As their fiscal situation deteriorates, the states are transmitting the crisis to public schools and colleges, and to cities, towns, and counties, which are already reeling due to sharply declining real estate tax assessments.

 

 

Illinois, confronting a nearly $13 billion deficit, has simply ceased making promised payments to state agencies, including the university system. University administrators have responded by ordering furloughs for most university employees. As in California and many other states, drastic tuition increases are in store. (See “Illinois stops payments to university system, mass furloughs result”.)

 

 

The state’s delinquency in payments means that an untold number of local agencies that provide important social services have been forced to scale them back or end them completely. The Vermilion County Health Department, which includes the city of Danville, had not received $800,000 in promised funding as of December 1, 2009. In response, public health administrator Stephen Laker “had to cut programs he had built up over a 39-year career,” including maternal and child care programs, Stateline.org reported.

 

 

“For the last three recession cycles, it’s been common for states to reduce financial support for local governments during the recession, and once they come out of it, they restore most of what they’ve cut,” said Michael Pagano, dean of the College of Urban Planning and Public Affairs at the University of Illinois at Chicago. But, as Stateline notes, “This time is different. Now local officials are wondering whether that money will ever come back.”

 

 

These developments are provoking sharp divisions between state and local governments. Across the US, universities, public school districts and cities have made public appeals demanding promised funding and have taken legal actions against state legislatures. In California, municipalities were able to block the legislature’s attempt to cut transportation funding, and in Illinois university administrators recently held a high publicity press conference criticizing state officials for withholding money.

 

 

As tensions among federal, state, and local governments mount, press reports from America’s states, cities, and towns are indicative of a country that can no longer properly be called “rich.”

 

 

In Pawtucket, Rhode Island, the mayor is considering scaling back public street lighting to confront the state’s decision to cut back on funding to cities and towns.

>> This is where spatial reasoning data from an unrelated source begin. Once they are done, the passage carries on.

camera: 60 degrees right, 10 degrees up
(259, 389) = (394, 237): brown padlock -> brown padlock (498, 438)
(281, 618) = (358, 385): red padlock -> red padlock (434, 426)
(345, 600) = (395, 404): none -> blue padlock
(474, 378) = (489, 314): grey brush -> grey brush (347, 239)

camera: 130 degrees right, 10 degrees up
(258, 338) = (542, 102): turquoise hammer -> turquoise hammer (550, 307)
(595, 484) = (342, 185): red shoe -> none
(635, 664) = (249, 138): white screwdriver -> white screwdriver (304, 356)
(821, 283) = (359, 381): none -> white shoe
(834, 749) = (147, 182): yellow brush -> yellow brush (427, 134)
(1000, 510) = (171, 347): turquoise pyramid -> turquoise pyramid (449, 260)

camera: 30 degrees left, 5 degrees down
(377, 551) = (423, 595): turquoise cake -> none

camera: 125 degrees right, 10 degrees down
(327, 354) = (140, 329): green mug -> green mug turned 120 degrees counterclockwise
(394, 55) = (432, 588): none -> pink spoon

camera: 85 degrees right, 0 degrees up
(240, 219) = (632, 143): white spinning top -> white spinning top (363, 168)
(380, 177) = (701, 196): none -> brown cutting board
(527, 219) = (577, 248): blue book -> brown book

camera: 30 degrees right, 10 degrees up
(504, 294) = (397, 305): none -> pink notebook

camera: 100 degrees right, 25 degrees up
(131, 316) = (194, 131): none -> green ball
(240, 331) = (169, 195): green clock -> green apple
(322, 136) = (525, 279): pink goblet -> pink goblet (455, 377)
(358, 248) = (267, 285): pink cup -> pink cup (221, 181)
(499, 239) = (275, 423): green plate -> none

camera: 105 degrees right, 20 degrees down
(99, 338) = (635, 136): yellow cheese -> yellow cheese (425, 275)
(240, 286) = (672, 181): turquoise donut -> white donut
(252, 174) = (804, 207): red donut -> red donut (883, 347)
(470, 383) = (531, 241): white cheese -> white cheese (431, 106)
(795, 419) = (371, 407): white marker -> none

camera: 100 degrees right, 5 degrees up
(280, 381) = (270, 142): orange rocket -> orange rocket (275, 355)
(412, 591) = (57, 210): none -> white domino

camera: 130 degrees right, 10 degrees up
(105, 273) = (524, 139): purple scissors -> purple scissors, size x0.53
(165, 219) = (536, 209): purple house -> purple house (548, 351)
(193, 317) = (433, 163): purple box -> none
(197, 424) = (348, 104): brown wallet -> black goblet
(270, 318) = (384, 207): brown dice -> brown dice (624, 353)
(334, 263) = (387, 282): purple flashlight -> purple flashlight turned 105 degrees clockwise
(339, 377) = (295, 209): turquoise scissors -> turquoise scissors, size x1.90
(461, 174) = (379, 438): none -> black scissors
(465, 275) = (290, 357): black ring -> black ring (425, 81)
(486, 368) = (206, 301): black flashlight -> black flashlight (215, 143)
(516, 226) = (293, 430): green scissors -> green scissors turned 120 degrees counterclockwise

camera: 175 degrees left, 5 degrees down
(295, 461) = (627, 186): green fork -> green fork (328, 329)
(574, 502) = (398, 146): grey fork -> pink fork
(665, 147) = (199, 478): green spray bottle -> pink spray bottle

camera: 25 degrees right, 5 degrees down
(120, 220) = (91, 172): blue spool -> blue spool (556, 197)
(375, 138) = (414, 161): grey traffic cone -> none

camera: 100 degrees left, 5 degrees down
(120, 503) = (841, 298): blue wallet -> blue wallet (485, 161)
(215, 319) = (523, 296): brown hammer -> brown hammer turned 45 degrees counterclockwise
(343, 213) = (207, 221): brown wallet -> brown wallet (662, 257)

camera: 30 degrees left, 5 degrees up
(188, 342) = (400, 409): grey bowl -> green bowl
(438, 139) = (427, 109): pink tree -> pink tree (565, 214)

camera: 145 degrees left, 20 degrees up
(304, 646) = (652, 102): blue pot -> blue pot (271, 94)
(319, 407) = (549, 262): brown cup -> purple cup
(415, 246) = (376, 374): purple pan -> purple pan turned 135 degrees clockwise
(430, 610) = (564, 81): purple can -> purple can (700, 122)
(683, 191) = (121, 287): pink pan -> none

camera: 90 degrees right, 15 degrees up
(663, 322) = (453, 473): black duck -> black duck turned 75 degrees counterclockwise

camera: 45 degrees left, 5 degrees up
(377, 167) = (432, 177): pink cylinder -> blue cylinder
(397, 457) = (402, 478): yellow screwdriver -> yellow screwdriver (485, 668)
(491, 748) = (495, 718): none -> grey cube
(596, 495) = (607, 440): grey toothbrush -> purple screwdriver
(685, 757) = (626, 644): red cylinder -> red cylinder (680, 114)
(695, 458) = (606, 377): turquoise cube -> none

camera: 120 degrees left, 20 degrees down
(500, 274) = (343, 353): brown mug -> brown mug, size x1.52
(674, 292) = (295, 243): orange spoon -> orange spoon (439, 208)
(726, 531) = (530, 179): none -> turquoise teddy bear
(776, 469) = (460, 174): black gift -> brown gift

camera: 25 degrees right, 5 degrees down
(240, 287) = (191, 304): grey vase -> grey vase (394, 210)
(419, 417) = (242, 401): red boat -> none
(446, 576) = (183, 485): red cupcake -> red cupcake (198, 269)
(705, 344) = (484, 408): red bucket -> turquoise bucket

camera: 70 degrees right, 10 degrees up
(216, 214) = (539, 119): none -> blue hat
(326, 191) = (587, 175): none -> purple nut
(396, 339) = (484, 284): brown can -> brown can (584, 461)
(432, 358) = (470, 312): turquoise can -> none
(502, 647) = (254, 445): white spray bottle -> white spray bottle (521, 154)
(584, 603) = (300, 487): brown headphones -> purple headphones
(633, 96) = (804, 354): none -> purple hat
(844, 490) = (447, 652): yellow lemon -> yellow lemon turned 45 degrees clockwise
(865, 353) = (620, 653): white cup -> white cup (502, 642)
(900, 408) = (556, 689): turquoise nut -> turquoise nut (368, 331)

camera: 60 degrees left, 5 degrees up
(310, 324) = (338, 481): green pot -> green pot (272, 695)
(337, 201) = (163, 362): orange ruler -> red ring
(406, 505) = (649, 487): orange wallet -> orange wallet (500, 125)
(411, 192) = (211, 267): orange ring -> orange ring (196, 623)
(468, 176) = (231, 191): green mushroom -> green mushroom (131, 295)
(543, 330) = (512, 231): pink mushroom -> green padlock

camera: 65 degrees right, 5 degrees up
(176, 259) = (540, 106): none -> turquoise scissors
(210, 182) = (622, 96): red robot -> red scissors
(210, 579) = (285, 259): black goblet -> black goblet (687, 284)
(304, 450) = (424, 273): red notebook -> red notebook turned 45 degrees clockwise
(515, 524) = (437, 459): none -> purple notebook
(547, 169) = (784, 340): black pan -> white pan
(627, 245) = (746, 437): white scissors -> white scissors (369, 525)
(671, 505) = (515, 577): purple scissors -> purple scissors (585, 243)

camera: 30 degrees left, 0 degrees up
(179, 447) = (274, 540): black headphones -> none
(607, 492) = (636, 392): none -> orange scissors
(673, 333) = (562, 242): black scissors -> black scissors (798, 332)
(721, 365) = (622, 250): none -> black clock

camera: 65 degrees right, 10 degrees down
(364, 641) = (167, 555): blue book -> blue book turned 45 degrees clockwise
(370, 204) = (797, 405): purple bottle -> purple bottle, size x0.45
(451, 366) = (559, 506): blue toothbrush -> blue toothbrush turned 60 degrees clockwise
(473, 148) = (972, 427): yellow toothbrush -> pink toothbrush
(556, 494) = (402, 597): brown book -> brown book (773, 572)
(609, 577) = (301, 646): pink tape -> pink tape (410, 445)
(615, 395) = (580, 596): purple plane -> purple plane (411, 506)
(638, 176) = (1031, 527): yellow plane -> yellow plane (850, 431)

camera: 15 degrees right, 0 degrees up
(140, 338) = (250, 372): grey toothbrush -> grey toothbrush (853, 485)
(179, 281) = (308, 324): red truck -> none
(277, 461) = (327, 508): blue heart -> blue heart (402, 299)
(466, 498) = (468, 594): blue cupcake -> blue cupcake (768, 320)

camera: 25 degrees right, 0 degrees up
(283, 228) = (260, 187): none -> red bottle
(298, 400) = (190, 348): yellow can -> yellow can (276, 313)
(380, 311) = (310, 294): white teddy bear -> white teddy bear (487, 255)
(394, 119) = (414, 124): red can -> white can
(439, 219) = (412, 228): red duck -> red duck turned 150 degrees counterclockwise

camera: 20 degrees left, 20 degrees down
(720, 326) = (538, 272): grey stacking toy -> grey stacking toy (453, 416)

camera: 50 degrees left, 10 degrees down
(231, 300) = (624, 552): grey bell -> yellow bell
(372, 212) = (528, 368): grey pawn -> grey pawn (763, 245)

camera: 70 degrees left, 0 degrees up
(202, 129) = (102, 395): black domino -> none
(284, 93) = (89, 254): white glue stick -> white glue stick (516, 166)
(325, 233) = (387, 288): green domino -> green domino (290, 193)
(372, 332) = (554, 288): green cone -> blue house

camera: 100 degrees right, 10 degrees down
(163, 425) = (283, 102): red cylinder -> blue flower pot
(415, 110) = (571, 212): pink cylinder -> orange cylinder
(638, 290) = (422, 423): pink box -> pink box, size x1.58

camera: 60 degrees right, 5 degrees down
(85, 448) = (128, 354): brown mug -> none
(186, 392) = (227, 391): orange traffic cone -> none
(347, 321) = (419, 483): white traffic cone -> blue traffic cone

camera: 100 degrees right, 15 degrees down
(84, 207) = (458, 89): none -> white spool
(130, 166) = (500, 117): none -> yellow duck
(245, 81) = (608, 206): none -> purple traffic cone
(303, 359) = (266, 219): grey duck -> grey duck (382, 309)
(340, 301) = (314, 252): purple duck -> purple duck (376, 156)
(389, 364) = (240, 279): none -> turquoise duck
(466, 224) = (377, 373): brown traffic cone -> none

Stateline reports, “Raising property taxes is a difficult proposition in Pawtucket, which has one of the highest foreclosure rates in the state. Coat drives and soup kitchens are drawing more people than in any recent year, and municipal workers, who haven’t seen a raise in four years, are taking furlough days. The senior center and the library are open fewer hours and youth leagues maintain their own athletic fields.”

 

 

“Street lighting is something that people take for granted but maybe they shouldn’t,” said Mayor Jim Doyle. “We might have to start reducing the lighting in some areas of the city.”

 

 

The state of Michigan has ended its annual State Fair, a carnival and exhibition of agriculture and industry dating back to 1849. It has also scattered its state archives.

 

 

Arizona has sold and leased back the office tower in which most of its state offices are located.

 

 

And in Colorado Springs, considered to be a rather affluent US city, the Denver Post reports: “More than a third of the streetlights in Colorado Springs will go dark... The police helicopters are for sale on the Internet. The city is dumping firefighting jobs, a vice team, burglary investigators, beat cops — dozens of police and fire positions will go unfilled.

 

 

“The parks department removed trash cans last week, replacing them with signs urging users to pack out their own litter. Neighbors are encouraged to bring their own lawn mowers to local green spaces, because parks workers will mow them only once every two weeks. If that.

 

 

“Water cutbacks mean most parks will be dead, brown turf by July; the flower and fertilizer budget is zero.

 

 

“City recreation centers, indoor and outdoor pools, and a handful of museums will close for good March 31 unless they find private funding to stay open. Buses no longer run on evenings and weekends. The city won’t pay for any street paving, relying instead on a regional authority that can meet only about 10 percent of the need.”